*Work order A:* According to the text on creative PR, in what year did the tourism board of Iceland run its "OutHorse Your Email" campaign?
*Work order B:* Write out the stretch of the creative PR text from "It was a bit" through "of old pony.", swapping "horses" for "goats".

Everyone online is fighting to grab your attention. I am right now. So if you’re in the game of marketing or public relations, how do you stop your audience from switching off, swiping out of or even walking away from the message you’re trying to deliver? If you’re asking me, you do it by embracing the unconventional, the unexpected and honestly, the downright weird. So, let’s look at some creative PR.
If the thought of being a weirdo in a corporate setting sent shivers down your spine, I’m urging you to stay with me. Getting weird can literally tick all the boxes from those posts you see on LinkedIn – being bold and taking risks, pushing boundaries and daring to be different. Can you get any more ‘LinkedIn-post-corporate’ than that?
Not only will it win the approval of all of those connections, but it’ll also win the attention of your customers – both current and prospective.
Big brands, creative PR
Remember when KFC launched a free dating simulation game where you could date Colonel Sanders as a hot anime guy? Well maybe you don’t, but I do (it was quite fun actually!)
It was a bit of a weird move on the surface but dig a little deeper and you’ll see that it coincided with KFC’s gaming console announcement (I’m not lying!) as well as other strange, gaming-related stunts and campaigns – all to promote their eSports programming.
Weird? Yes. Did it create a buzz? Yes. Visual novel fans LOVED it and KFC fans LOVED it.
Even the tourism board of Iceland has gotten in on it with its 2022 ‘OutHorse Your Email’ campaign. The team trained horses to walk along giant functional keyboards, so those in need of an (Icelandic) getaway could outsource their corporate communications to them.
This was a great campaign that featured some fantastic video content, as well as being a genius way to collect email addresses for marketing. Certainly not a load of old pony.
These campaigns, along with countless others, didn’t play it safe. They embraced creativity, and despite their uniqueness, it paid off in media attention, social media buzz, and brand loyalty.
Brands like PaddyPower are also known to push the boundaries, knowing full well that their loyal fans will love their campaigns and those who are outraged are highly unlikely to be their target audience anyway.
But why go weird with your creative PR? Here are just a few reasons:
- It cuts through the clutter. In a box of muffins, be a cupcake. People are naturally drawn to the unusual, and that curiosity often translates into engagement
- It sparks conversation. Weird campaigns become talking points and shared experiences that create a sense of community around your brand. People love to discuss and debate. Those conversations will keep your brand front of mind
- It shows personality. Showing some quirk ‘on main’ allows you to shed the corporate stiffness and showcase true character. It makes your brand relatable, approachable, and more human
- It builds emotional connections. The right kind of weirdness can tap into people’s emotions, making them laugh, cry, or simply feel something. These emotional connections are powerful drivers of brand loyalty and advocacy
Creative, not cringe
Of course, going weird doesn’t mean throwing caution to the wind. There’s a fine line between creative PR and cringeworthy PR.
Here are some tips for getting weird the right way:
- Know your audience. What will resonate with them? What might they find offensive or off-putting?
- Stay true to your brand. Your weirdness should still be aligned with your brand’s core values and identity
- Focus on the message. Don’t get so caught up in being weird that you forget what you’re trying to communicate
- Be prepared for backlash. Not everyone will appreciate your weirdness. Have a plan to deal with negative feedback (even if it’s just taking the PaddyPower approach… but I personally wouldn’t recommend that unless you’ve got some big clout!)
Remember, the goal isn’t to be odd for odd’s sake, but to be strategic about it. Use it to tell a story, make a point, or leave a lasting impression.
So, are you ready to embrace your inner oddball? It’s time to ditch the boring and unleash the bizarre. Let’s get weird, and let’s make some headlines along the way.

(Landmark coordinate records)
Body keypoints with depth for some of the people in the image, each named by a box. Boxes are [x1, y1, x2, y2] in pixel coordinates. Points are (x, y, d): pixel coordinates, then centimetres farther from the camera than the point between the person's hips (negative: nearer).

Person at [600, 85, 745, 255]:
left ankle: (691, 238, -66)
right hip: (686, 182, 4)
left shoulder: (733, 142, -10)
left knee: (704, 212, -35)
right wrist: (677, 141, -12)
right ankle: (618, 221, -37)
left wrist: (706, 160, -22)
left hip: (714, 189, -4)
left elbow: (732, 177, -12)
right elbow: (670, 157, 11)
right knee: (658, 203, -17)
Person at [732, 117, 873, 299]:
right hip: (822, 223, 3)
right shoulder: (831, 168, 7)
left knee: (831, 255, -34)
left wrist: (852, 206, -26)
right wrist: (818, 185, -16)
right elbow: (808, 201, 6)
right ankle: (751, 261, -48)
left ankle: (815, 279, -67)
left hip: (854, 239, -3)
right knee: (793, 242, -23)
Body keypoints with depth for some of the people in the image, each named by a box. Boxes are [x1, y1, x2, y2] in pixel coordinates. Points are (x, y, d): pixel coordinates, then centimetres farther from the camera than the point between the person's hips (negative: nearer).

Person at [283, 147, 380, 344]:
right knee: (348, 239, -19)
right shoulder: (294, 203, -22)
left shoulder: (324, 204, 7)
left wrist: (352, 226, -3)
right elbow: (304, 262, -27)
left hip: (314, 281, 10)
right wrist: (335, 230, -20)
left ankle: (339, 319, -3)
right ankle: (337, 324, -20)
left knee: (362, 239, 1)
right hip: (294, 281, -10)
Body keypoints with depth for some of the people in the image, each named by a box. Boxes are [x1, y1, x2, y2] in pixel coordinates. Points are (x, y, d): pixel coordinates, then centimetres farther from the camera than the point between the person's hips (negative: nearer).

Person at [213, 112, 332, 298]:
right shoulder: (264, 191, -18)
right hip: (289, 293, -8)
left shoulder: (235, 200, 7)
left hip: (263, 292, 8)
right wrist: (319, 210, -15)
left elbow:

*Exercise solution A:* 2022

*Exercise solution B:*
It was a bit of a weird move on the surface but dig a little deeper and you’ll see that it coincided with KFC’s gaming console announcement (I’m not lying!) as well as other strange, gaming-related stunts and campaigns – all to promote their eSports programming.
Weird? Yes. Did it create a buzz? Yes. Visual novel fans LOVED it and KFC fans LOVED it.
Even the tourism board of Iceland has gotten in on it with its 2022 ‘OutHorse Your Email’ campaign. The team trained goats to walk along giant functional keyboards, so those in need of an (Icelandic) getaway could outsource their corporate communications to them.
This was a great campaign that featured some fantastic video content, as well as being a genius way to collect email addresses for marketing. Certainly not a load of old pony.